Billy's a pretty unflappable kid (just ask Phyllis), but he needs stability. That's why two of his biggest concerns when Ted breaks the news to him that he's going to be moving in with Mom and sleeping over at Dad's every other weekend are where his toys and his bed are going to be.
You Can Count on Me
Billy's world may be small, but he needs certainty within it. Faced with prospect of his routine changing once again, as well as the realization that he won't see Ted very often anymore, Billy's justifiably upset:
BILLY: You're not gonna kiss me goodnight anymore, are you, Dad?
TED: No, I won't be able to do that, but, you know, I get to visit. It's gonna be okay. Really.
BILLY: (crying) If I don't like it, can I come home?
That scene is really hard to watch.
Billy may be able to roll with the changes exceptionally well for a six-year-old kid, but he's still very much a kid, and being a kid means being full of contradictions. Odds are, you don't remember what it was like to be six-years-old, but you do remember what it was like to be 16 years-old. Maybe you're 16 right now. Maybe you will be next year, and, in that case, Happy Early Sweet Sixteen to you. Sorry we didn't get you a card.
Where were we? Oh, yeah: being a kid is confusing whether you're six or 16 (or, in some cases, 46). You're irrational, and you don't know how to weigh the importance of things accurately. Everything seems like THE MOST IMPORTANT THING EVER. That's why Billy, and every other kid, needs stability; they need consistency to be the backdrop for their self-created craziness.

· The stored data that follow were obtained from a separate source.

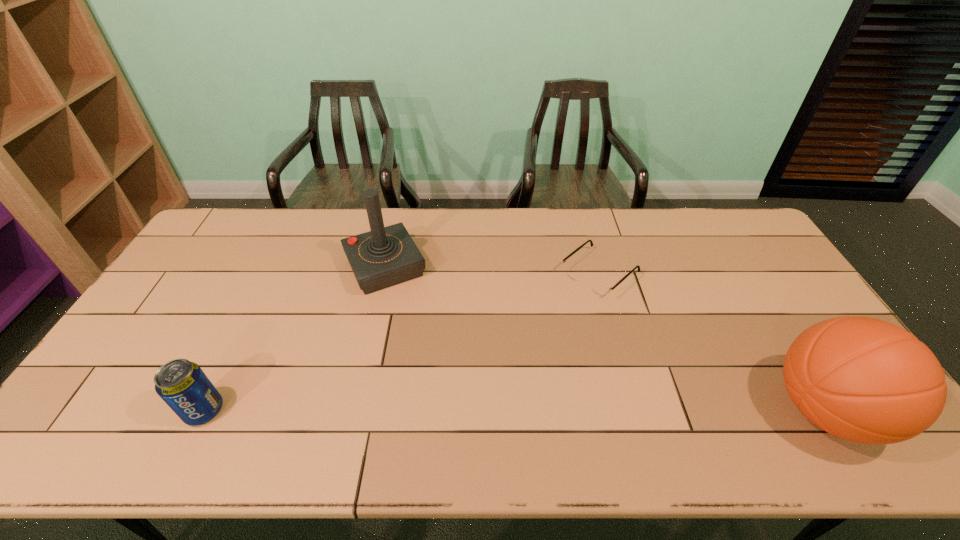
The height and width of the screenshot is (540, 960). Identify the location of vacant space located 0.350m on the rectangular base of the second object from left to right. (444, 383).

Find the location of a particular element. vacant space located at the hinge ends of the spectacles is located at coordinates (485, 372).

This screenshot has width=960, height=540. In order to click on vacant space located at the hinge ends of the spectacles in this screenshot , I will do `click(527, 336)`.

Locate an element on the screen. vacant point located 0.390m at the hinge ends of the spectacles is located at coordinates (488, 370).

Locate an element on the screen. The height and width of the screenshot is (540, 960). joystick that is at the far edge is located at coordinates (385, 256).

Locate an element on the screen. The image size is (960, 540). spectacles that is at the far edge is located at coordinates (597, 287).

Locate an element on the screen. soda situated at the near edge is located at coordinates (184, 387).

Locate an element on the screen. Image resolution: width=960 pixels, height=540 pixels. basketball positioned at the near edge is located at coordinates (865, 380).

I want to click on object at the right edge, so click(x=865, y=380).

The image size is (960, 540). I want to click on object at the near right corner, so click(865, 380).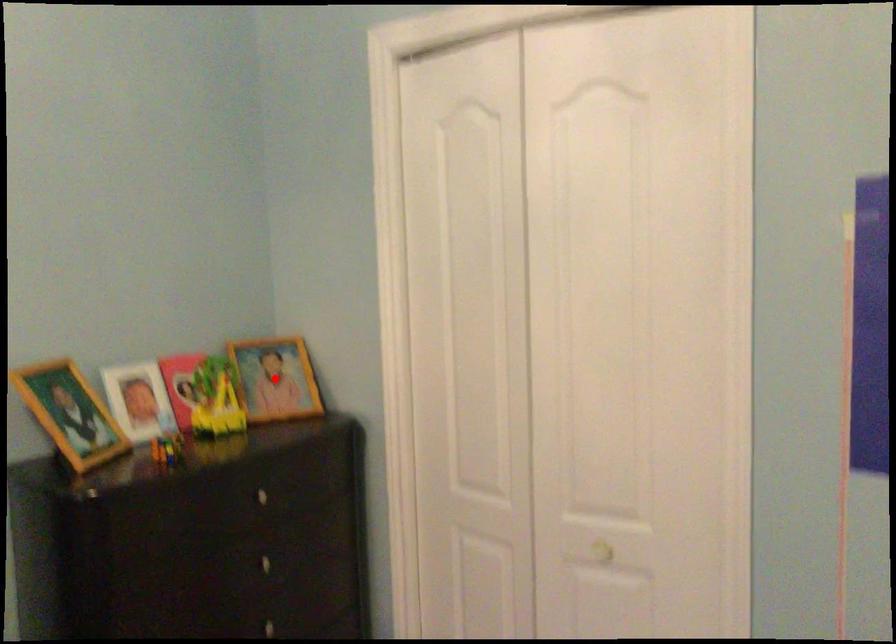
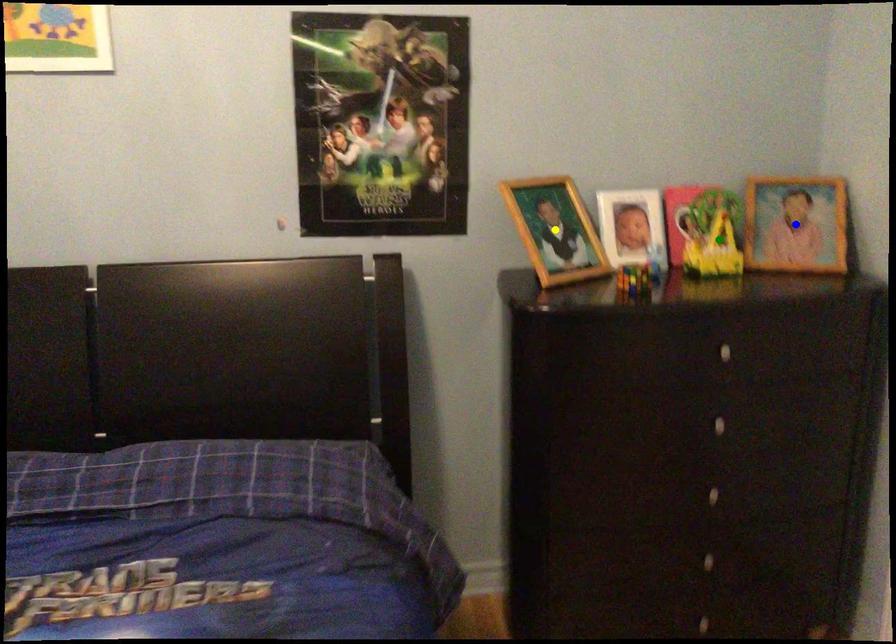
Question: I am providing you with two images of the same scene from different viewpoints. A red point is marked on the first image. You are given multiple points on the second image. Which spot in image 2 lines up with the point in image 1?

Choices:
 (A) yellow point
 (B) blue point
 (C) green point

Answer: (B)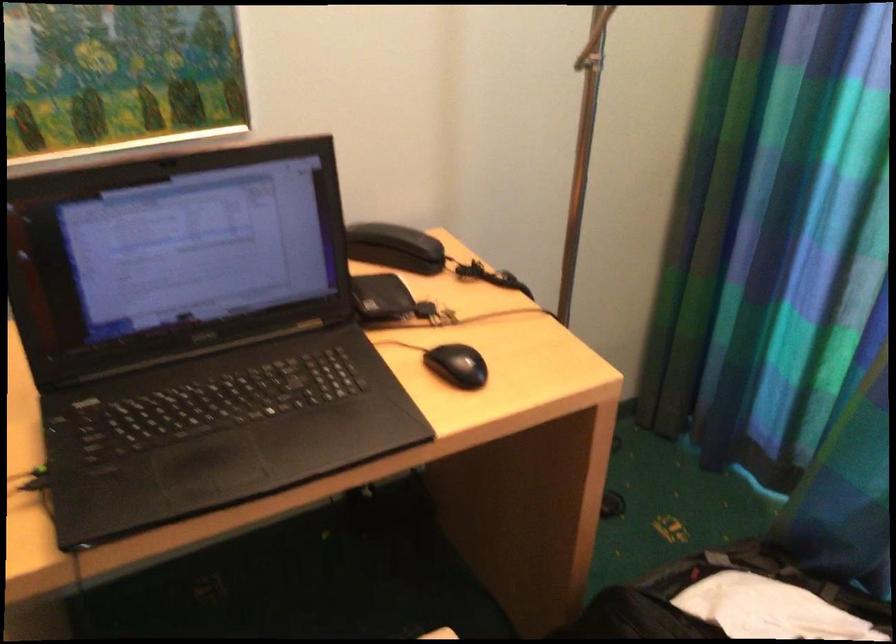
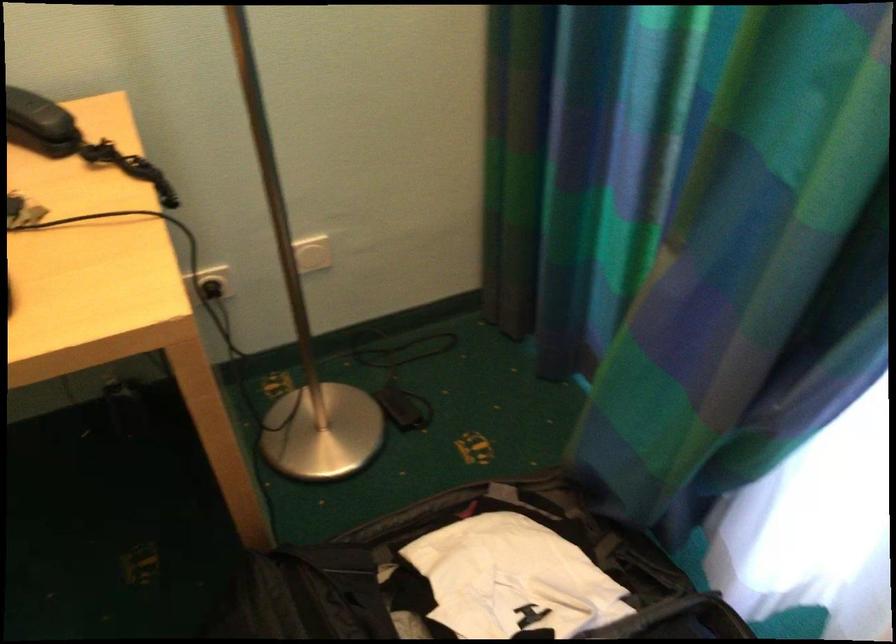
In a continuous first-person perspective shot, in which direction is the camera moving?

The movement direction of the cameraman is right, forward.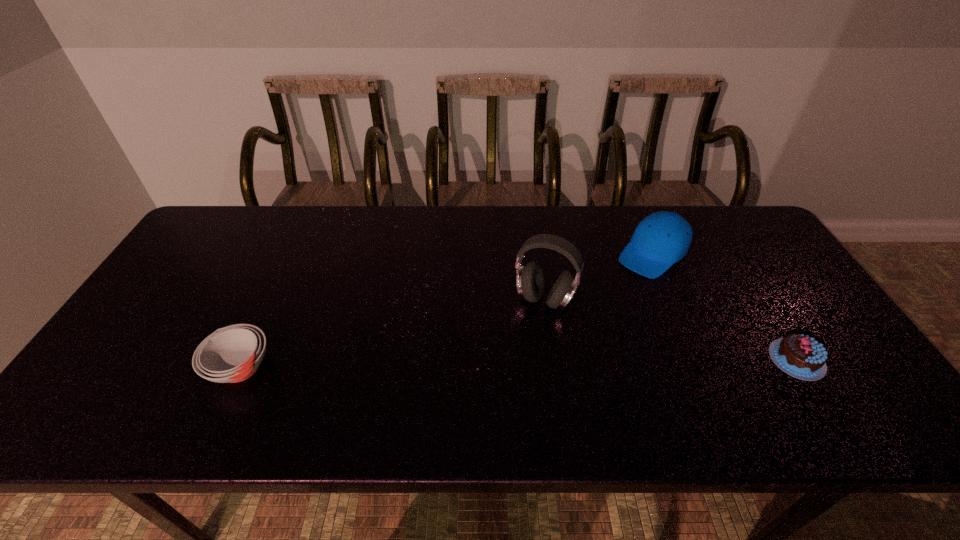
The height and width of the screenshot is (540, 960). I want to click on vacant space on the desktop that is between the leftmost object and the chocolate cake and is positioned on the front-facing side of the cap, so click(534, 363).

Find the location of a particular element. The height and width of the screenshot is (540, 960). vacant spot on the desktop that is between the soup bowl and the rightmost object and is positioned on the ear cups of the third object from right to left is located at coordinates (509, 364).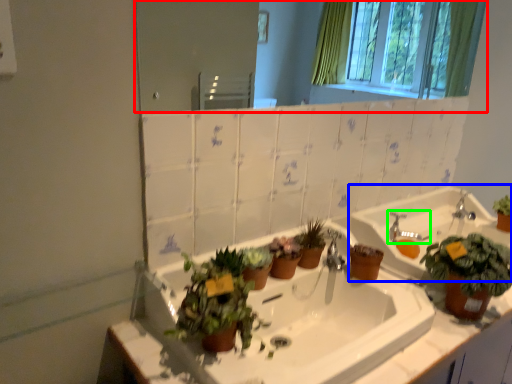
Question: Considering the real-world distances, which object is farthest from mirror (highlighted by a red box)? sink (highlighted by a blue box) or faucet (highlighted by a green box)?

Choices:
 (A) sink
 (B) faucet

Answer: (B)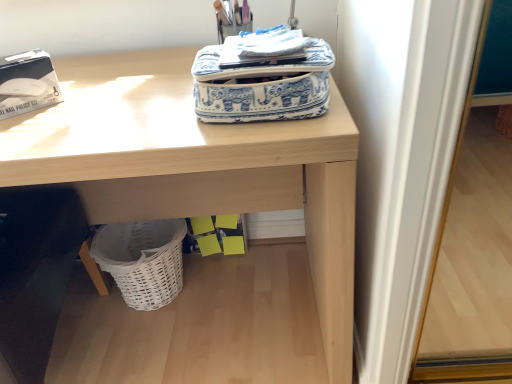
This screenshot has width=512, height=384. I want to click on vacant area situated below wooden desk at upper center (from a real-world perspective), so point(204,324).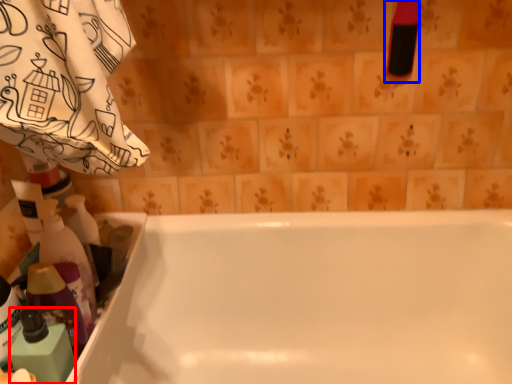
Question: Which point is further to the camera, cleaning product (highlighted by a red box) or cleaning product (highlighted by a blue box)?

Choices:
 (A) cleaning product
 (B) cleaning product

Answer: (B)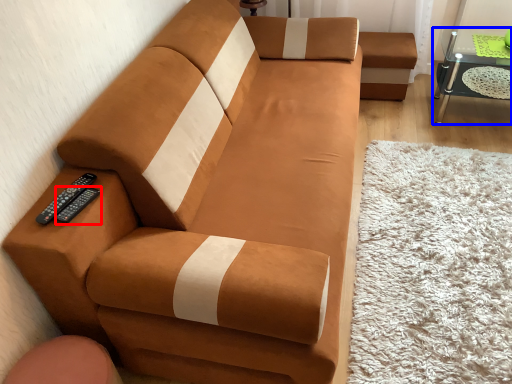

In the end, that's what Billy teaches Ted to provide: a stable, loving home where he has the freedom to be a completely illogical first-grader who wants to eat a gallon of ice cream for supper one minute…and a tiny, blonde Yoda who mentors his dad's metamorphosis from selfish jerk to doting dad the next.
Justin Henry, who hadn't acted before being in this film, got universally rave reviews (and an Oscar nom) for his no-nonsense, emotionally honest portrayal of Billy. It can't be easy directing a young kid (Henry was seven years old during filming), or acting with one for that matter. But Henry, reviewers agreed, made the scenes with Hoffman totally authentic and believable.